Nissan previously had no committee oversight of executive compensation. A review done after Ghosn’s arrest found he had sole authority over everyone’s pay, including his own.

“We should avoid the case where only one single top manager can make a decision,” Ihara said. “The next step is to regain the trust of stakeholders based on this solid foundation of governance.

“By the end of the revised midterm plan you will see the improvements.”

Some initially criticized Ihara’s nomination as an attempt to install a pliable poster child of diversity. But Ihara has emerged as a strong, outside voice.

She reportedly played an important role in forcing the resignation of Saikawa last September, following revelations that he received improper payouts under an executive incentive program. At the time, some Saikawa critics saw him as a Ghosn-era holdover and wanted him to step aside.

Ihara declined to comment on that, but she said it is her job to hold management accountable.

“For several years, Nissan has been delivering poor results, and we also faced executive misconduct,” she said bluntly. “So the responsibility of the top management should be pursued.

“That’s another role to be played by the independent directors, and that was part of my role.”

Ihara declined to offer a sneak peek of the midterm plan, but she said CEO Makoto Uchida will offer bold remedies for the problems ailing Nissan.

They are many — from a slow new-product cadence and bloated global production capacity to slumping global sales and frayed relations with Renault.

“We need to build a revolutionary plan, otherwise we cannot survive.
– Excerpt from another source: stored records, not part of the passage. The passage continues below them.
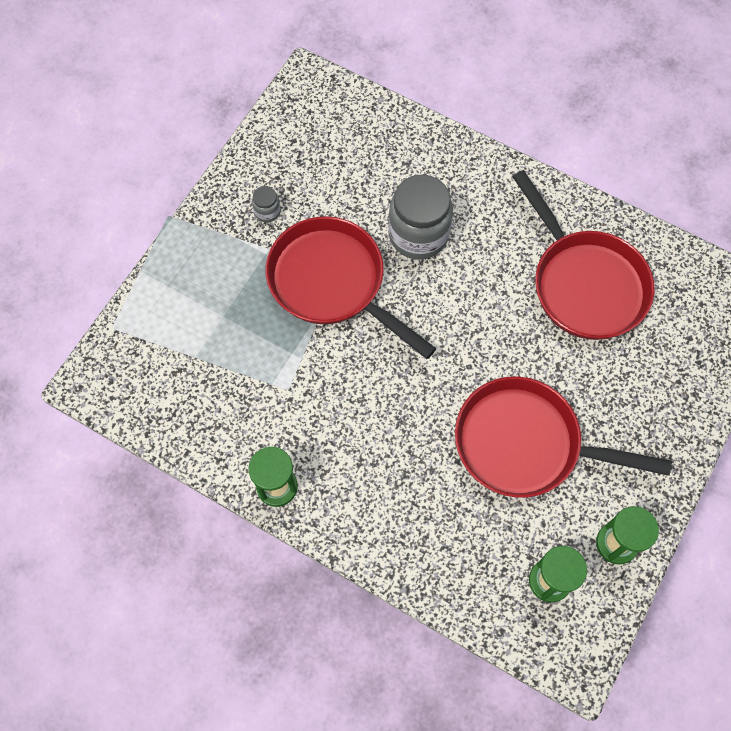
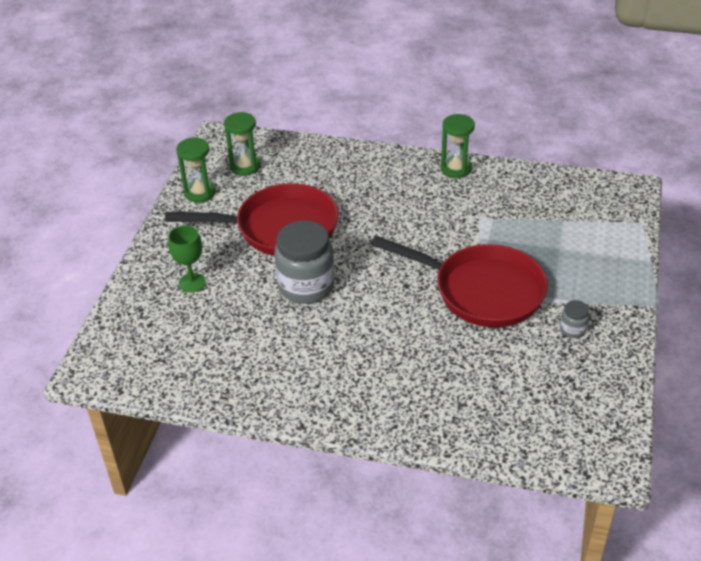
camera: 165 degrees right, 25 degrees down
grey jar [388,175,453,260] -> grey jar moved to [274,220,334,304]
red pan [512,170,654,340] -> none
none -> green goblet [168,225,206,293]

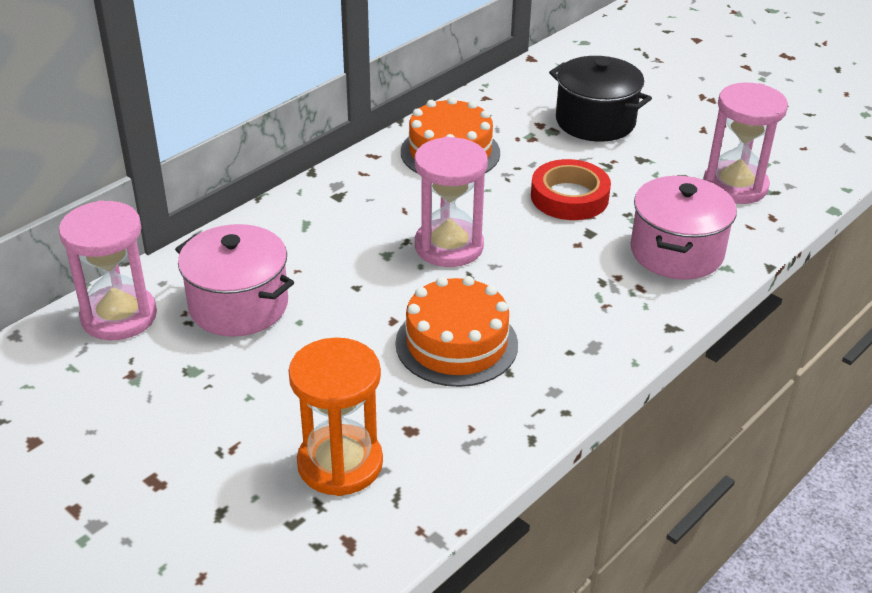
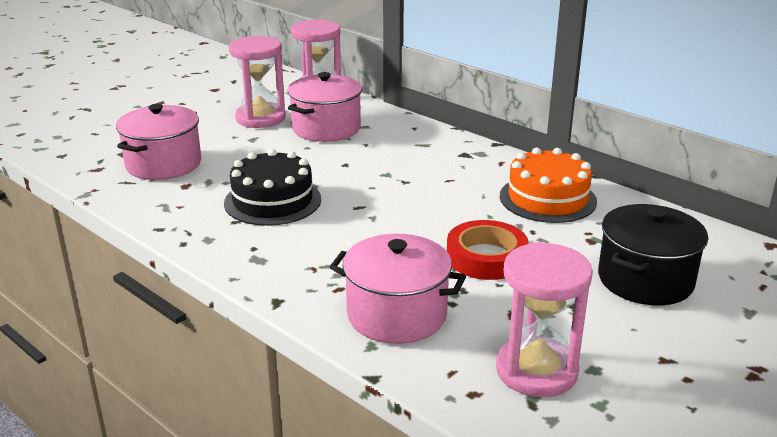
camera: 90 degrees right, 10 degrees down
orange hourglass [288,337,383,496] -> pink pot [116,104,201,180]
orange cake [395,276,518,387] -> black cake [224,149,321,226]
pink hourglass [415,137,488,267] -> pink hourglass moved to [229,36,286,128]

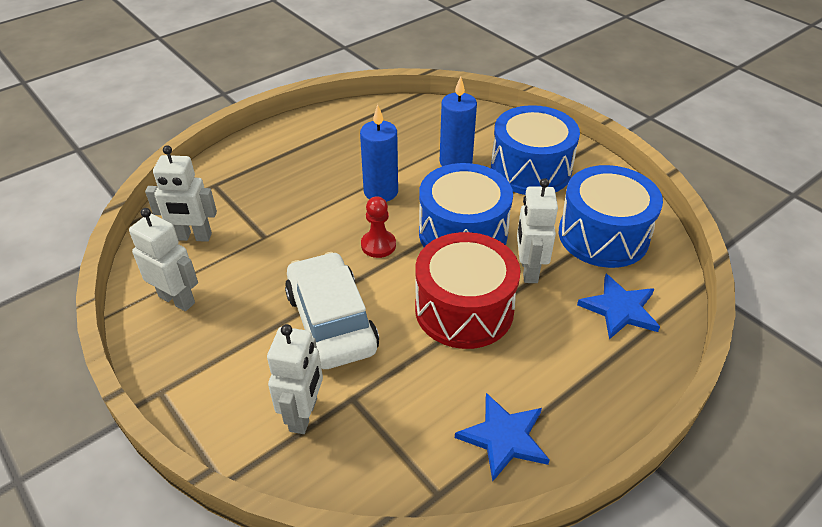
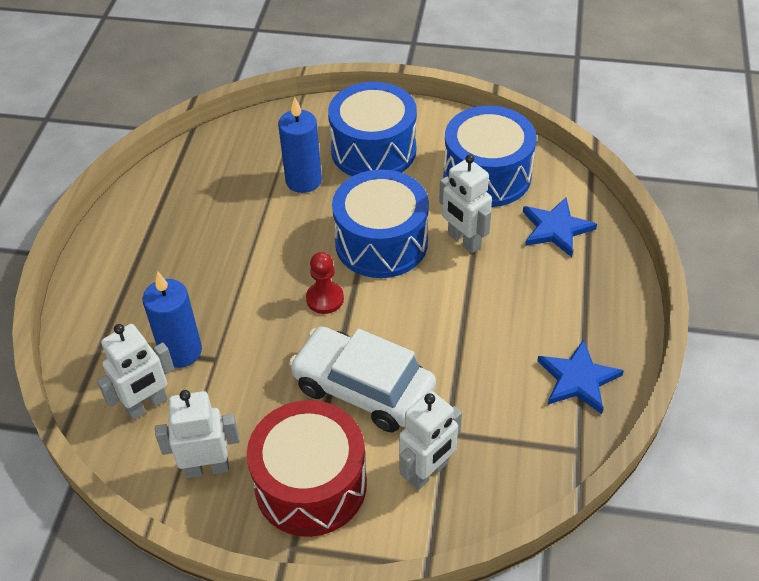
camera: 40 degrees left, 5 degrees up
white robot [267,324,323,434] -> white robot turned 75 degrees clockwise [399,391,462,490]
blue candle [360,104,398,202] -> blue candle moved to [142,271,202,368]
red drum [415,232,521,349] -> red drum moved to [247,400,367,537]

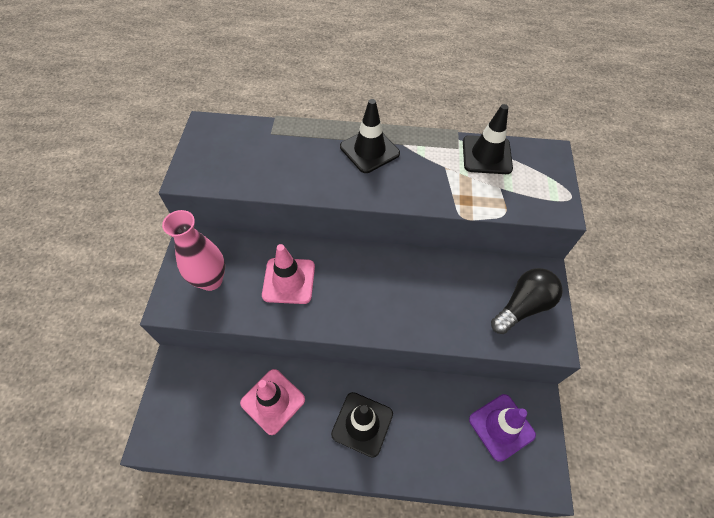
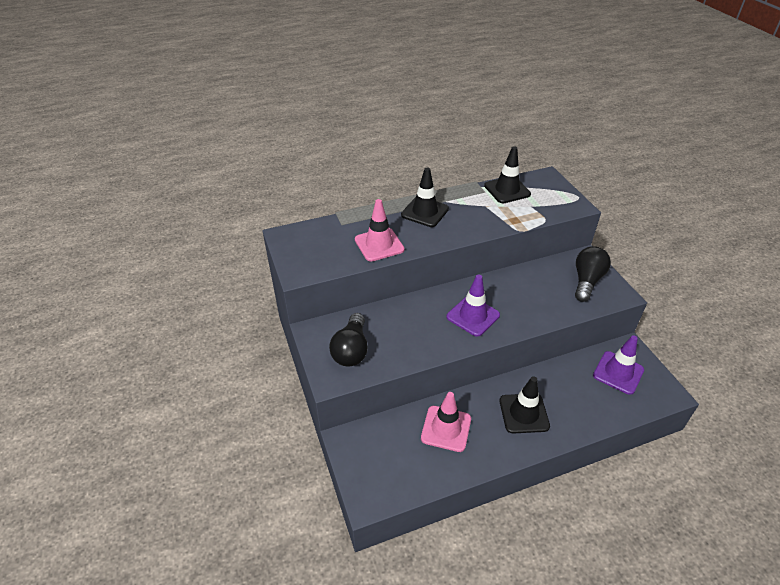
camera: 25 degrees left, 15 degrees down
pink vase [162,210,225,291] -> black light bulb [329,313,368,366]
pink traffic cone [262,244,315,304] -> pink traffic cone moved to [355,199,405,262]
none -> purple traffic cone [446,274,500,337]

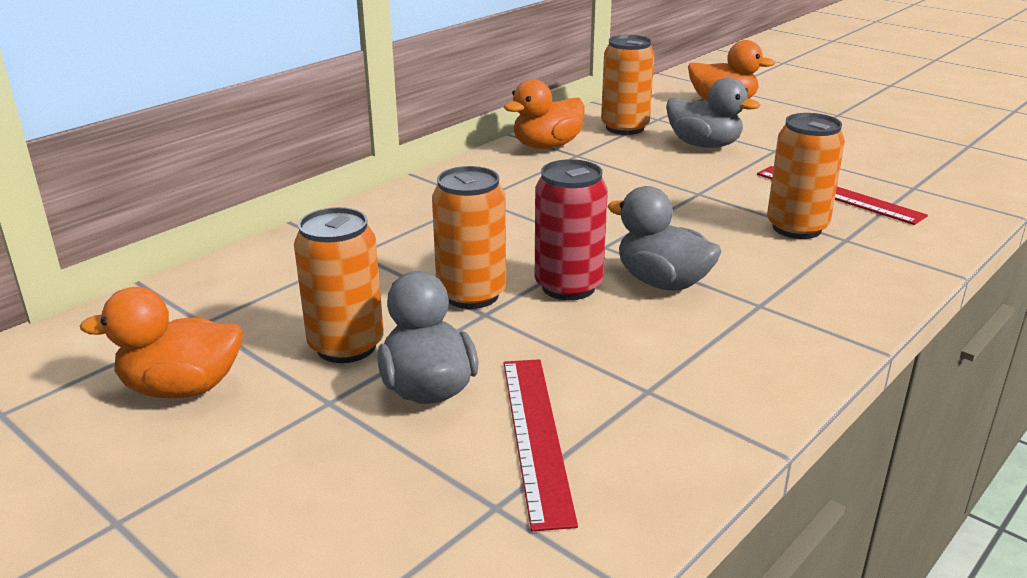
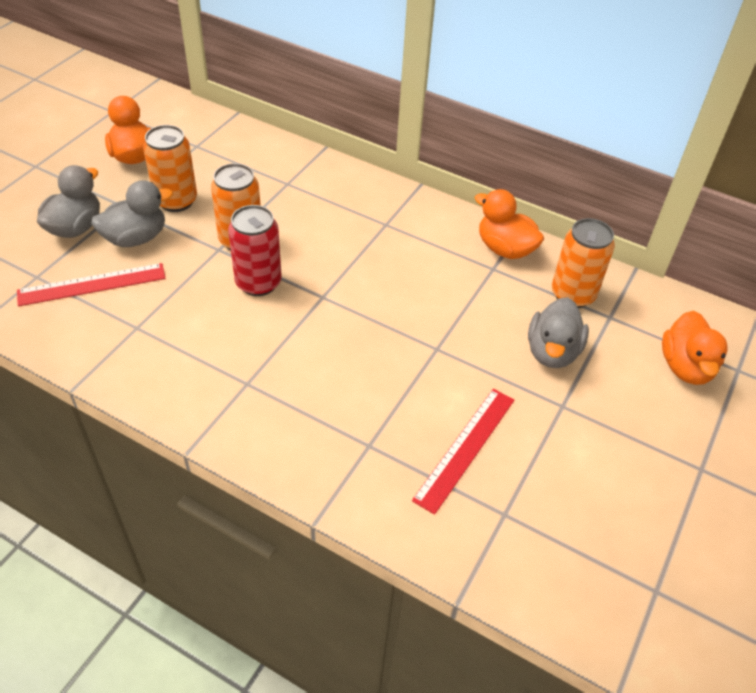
camera: 75 degrees right, 20 degrees up
grey duck [607,186,722,291] -> grey duck moved to [37,165,100,238]
orange can [767,113,845,239] -> none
That’s what Mr. Uchida told me,” Ihara said. “As independent directors, we cannot accept it if it takes too much time.”

Along with the midterm business plan, Ihara said she would like to see a separate road map, looking out to 2030, that charts a course for restoring corporate trust and brand value.

Ihara cautioned that the COVID-19 pandemic may throw a kink into the planning, or possibly force a rethink later. Nonetheless, the plan is expected to account for the pandemic’s impact, she said. Longer term, she assured, Nissan is plotting a sustainable rebound.

“We have improved the governance structure and finally we are ready to move forward positively, including with the alliance,” Ihara said. “Since I assumed a directorship, this is the first time I’ve seen that we are moving toward the right direction.”